It cannot reasonably be thought that the mass of the governed in any country should be less clear sighted than children. Thus they are kept in perpetual vibration, between rebellious discontent, and infatuated credulity. Sometimes they suppose their governors to be the messengers and favourites of heaven, a supernatural order of beings; and sometimes they suspect them to be a combination of usurpers to rob and oppress them. For they dare not indulge themselves in solving the dilemma, because they are held in awe by oppression and the gallows.

Is this the genuine state of man? Is this a condition so desirable that we should be anxious to entail it upon posterity for ever? Is it high treason to enquire whether it may be meliorated? Are we sure that every change from such a situation of things is severely to be deprecated? Is it not worth while to suffer that experiment which shall consist in a gradual, and almost insensible, abolition of such mischievous institutions?
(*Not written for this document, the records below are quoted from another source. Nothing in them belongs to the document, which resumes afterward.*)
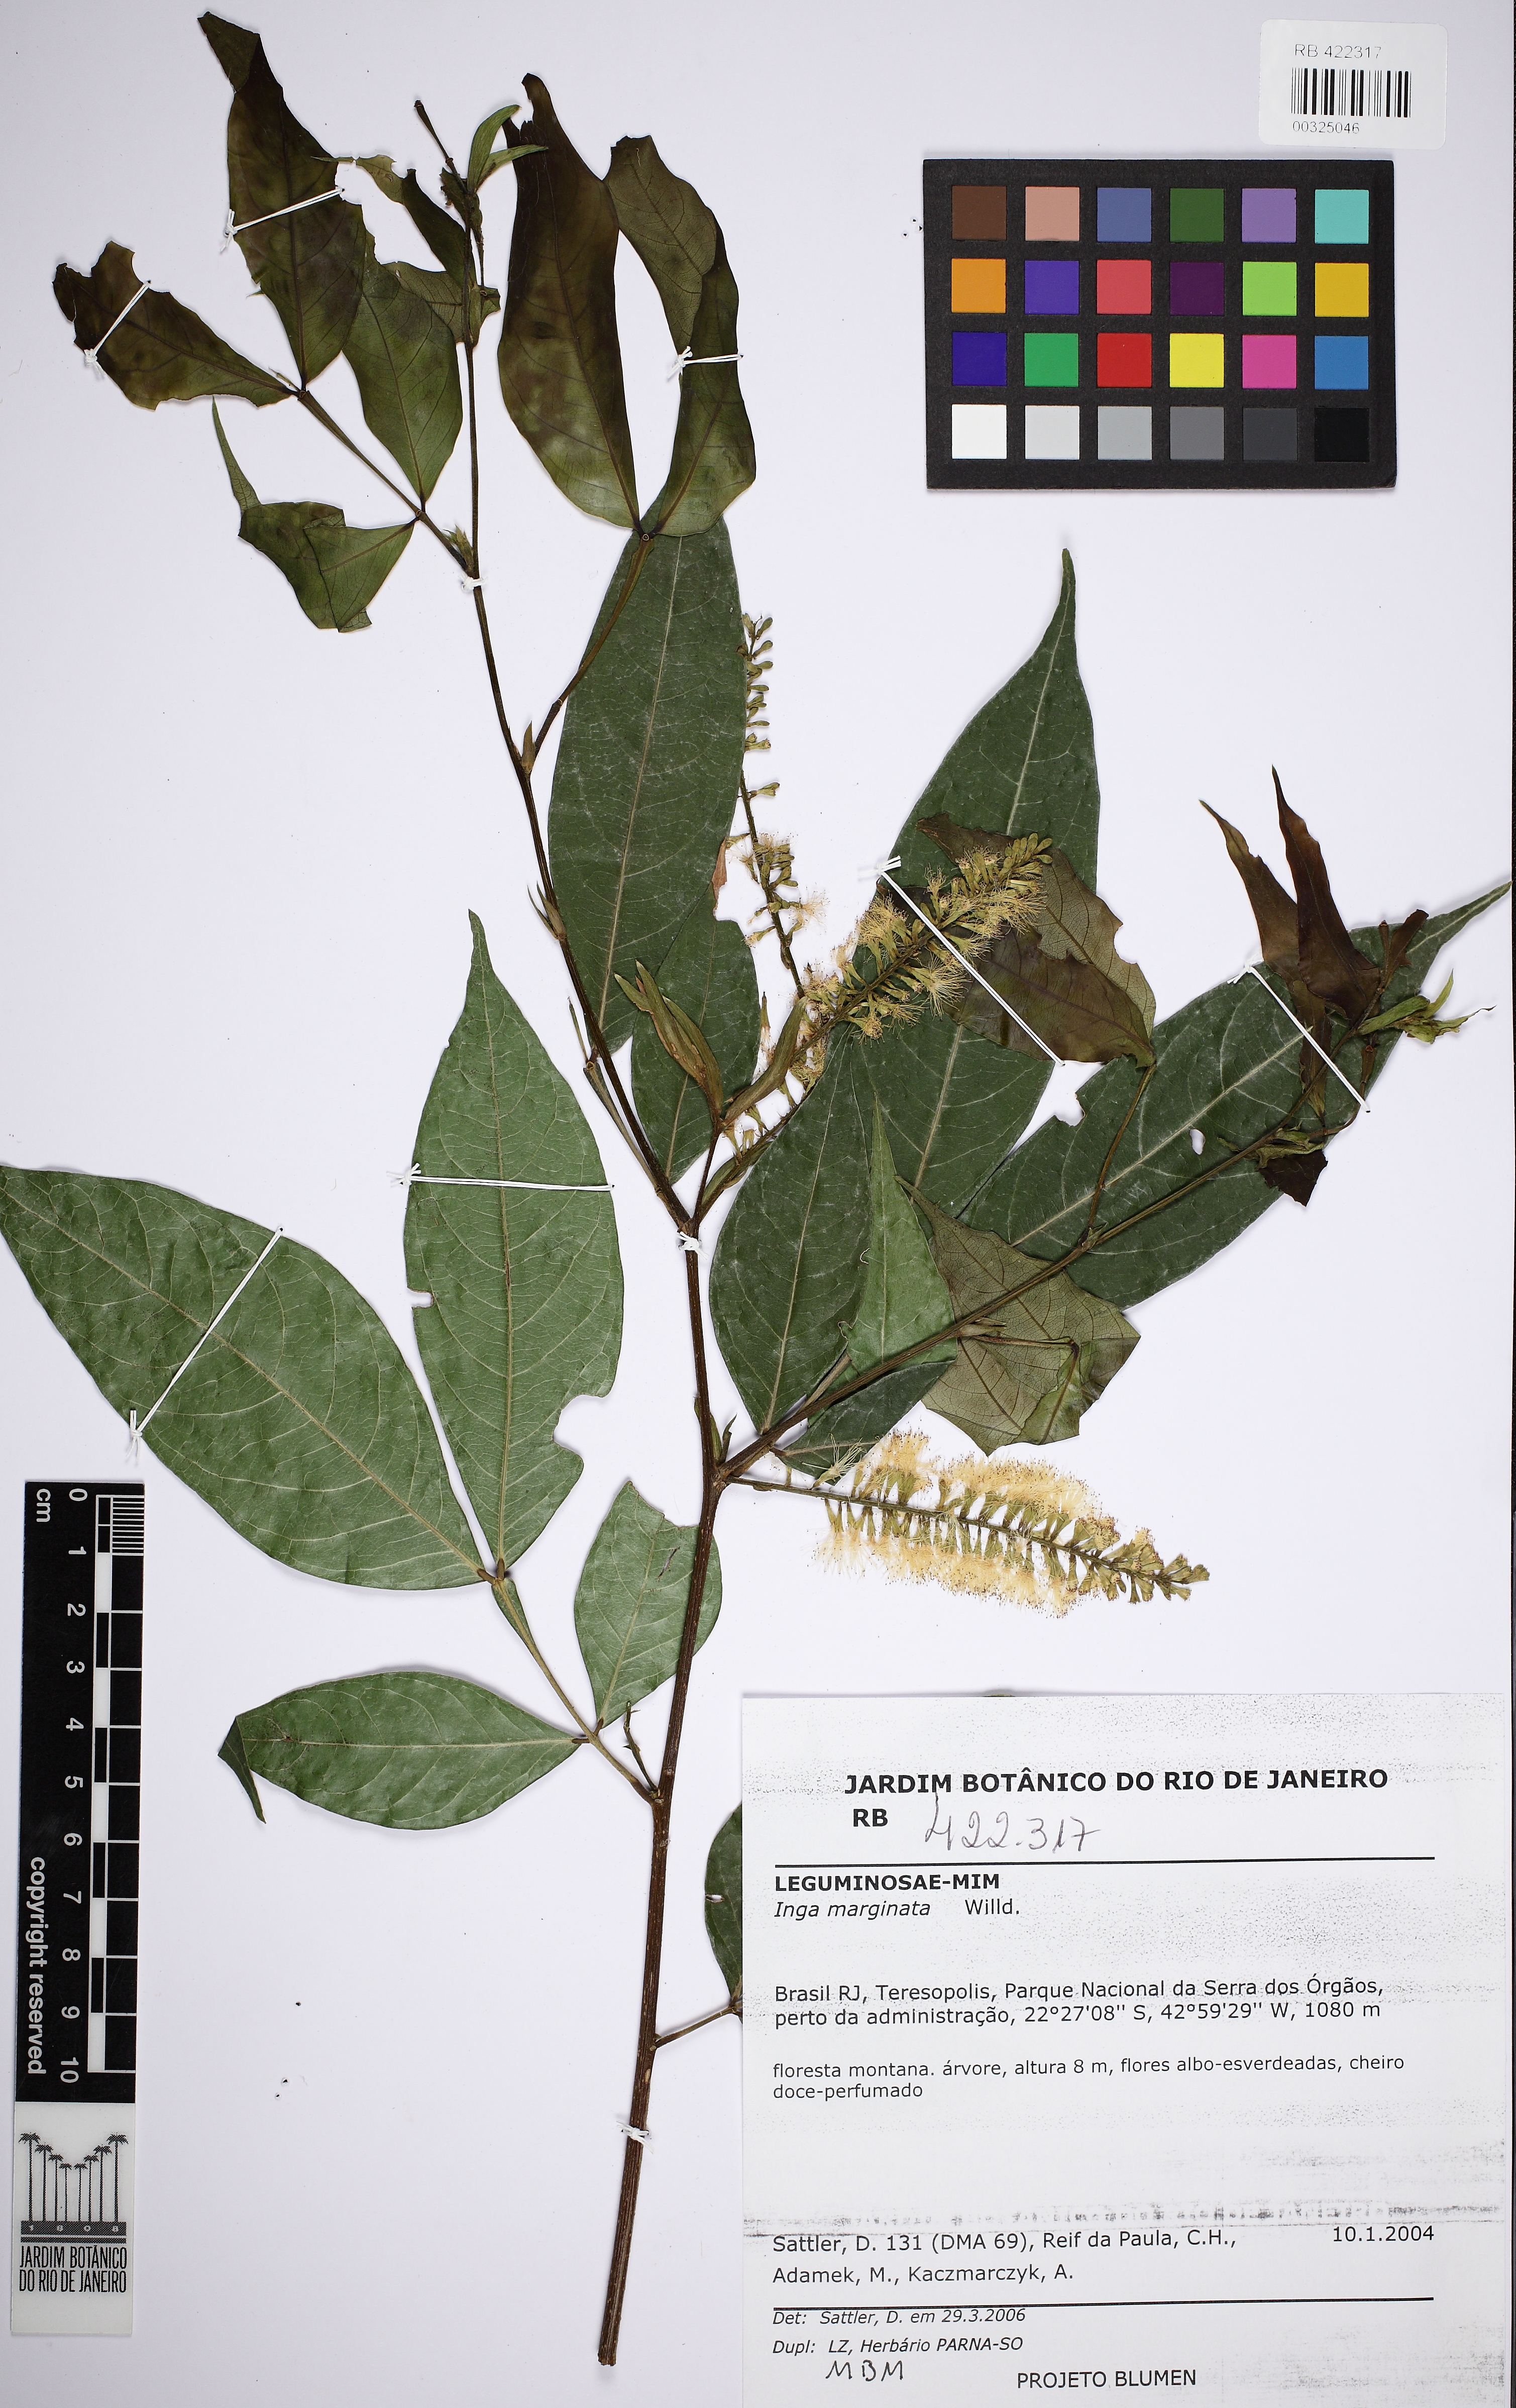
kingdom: Plantae
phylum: Tracheophyta
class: Magnoliopsida
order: Fabales
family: Fabaceae
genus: Inga
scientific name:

It may not be uninstructive to consider what sort of discourse must be held, or book written, by him who should make himself the champion of political imposture. He cannot avoid secretly wishing that the occasion had never existed. What he undertakes is to lengthen the reign of 'salutary prejudices'. For this end, he must propose to himself the two opposite purposes, of prolonging the deception, and proving that it is necessary to deceive. By whom is it that he intends his book should be read? Chiefly by the governed; the governors need little inducement to continue the system.

But, at the same time that he tells us, we should cherish the mistake as mistake, and the prejudice as prejudice, he is himself lifting the veil, and destroying his own system. While the affair of our superiors and the enlightened is simply to impose upon us, the task is plain and intelligible.

But, the moment they begin to write books, to persuade us that we ought to be willing to be deceived, it may well be suspected that their system is upon the decline. It is not to be wondered at if the greatest genius, and the sincerest and most benevolent champion, should fail in producing a perspicuous or very persuasive treatise, when he undertakes so hopeless a task.

The argument of such a system must, when attentively examined, be the most untenable that can be imagined. It undertakes to prove that we must not be governed by reason. To prove! How prove? Necessarily, from the resources of reason. What can be more contradictory? If I must not trust the conclusions of reason relative to the intrinsic value of things, why trust to your reasons in favour of the benefit of being deceived? You cut up your own argument by the roots. If I must reject the dictates of reason in one point, there can be no possible cause why I should adopt them in another. Moral reasons and inducements, as we have repeatedly shown, consist singly in this, an estimate of consequences. What can supersede this estimate? Not an opposite estimate; for, by the nature of morality, the purpose, in the first instance, is to take into account all the consequences. Not something else, for a consideration of consequences is the only thing with which morality and practical wisdom are directly concerned. The moment I dismiss the information of my own eyes and my own understanding, there is, in all justice, an end to persuasion, expostulation or conviction. There is no presence by which I can disallow the authority of inference and deduction in one instance that will not justify a similar proceeding in every other.

He that, in any case, designedly surrenders the use of his own understanding is condemned to remain for ever at the beck of contingence and caprice, and is even bound in consistency no more to frame his course by the results of demonstration than by the wildest dreams of delirium and insanity.